The creation of wealth takes place when an individual or corporation employs the potential labour and capital resources available and uses these to produce something (production is taken in the most general sense of the term) which has greater value than the resources used. In this sense wealth creation is the value added in the production process. […]
In everyday language, wealth refers to the net assets or net worth of an individual, a family or a business. In this sense the meaning of wealth is close to that of capital. It is the stock of useful things owned by an individual, a family or corporation which yields a stream of income, either in cash or in kind. For an economy as a whole, wealth is more than the total capital stock, because it also includes that part of current income which has no capital source. […]

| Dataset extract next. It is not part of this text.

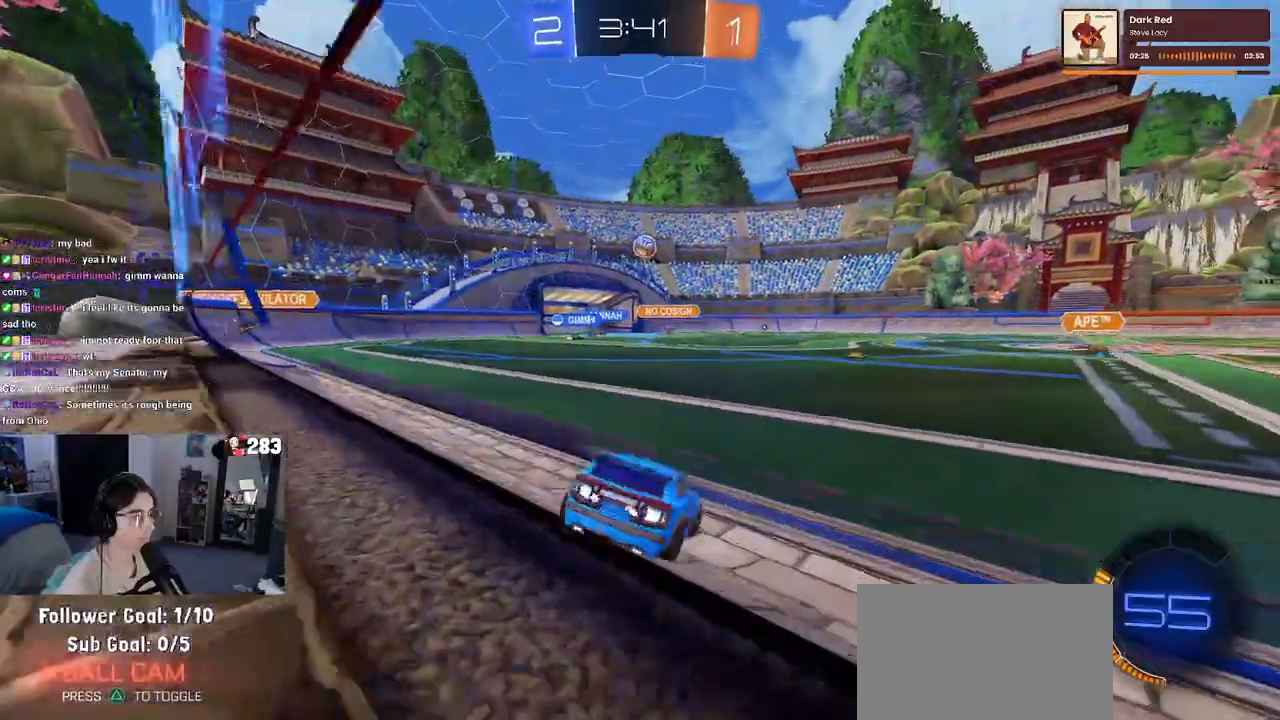
{"buttons": ["R2"], "left_stick": "center", "right_stick": "center", "events": [[217, "left_stick", "center"]]}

…the economic growth of the West is not due primarily to capital growth, but to improvements in the quality of the labour force, better education, economies of scale and all those other factors which raise residual productivity. […]
A former colleague of mine, Professor Peter Bauer, has written eloquently on this issue, and I cannot resist quoting from his provocative article on “The investment fetish”. Writing of the situation in Third World countries today, he states that “Emergence from poverty…does not require large scale capital formation. It requires changes in attitudes and mores adverse to material improvement, readiness to produce for the market instead of subsistence and the pursuit of appropriate government economic policies. Much of capital formation is not a pre-condition of material advance but its concomitant.”
From chapter 2 of The Creation of Wealth by Brian Griffiths, 1984. The quotation from Professor Bauer appears on page 248 of Equality, the Third World and Economic Delusion, 1981.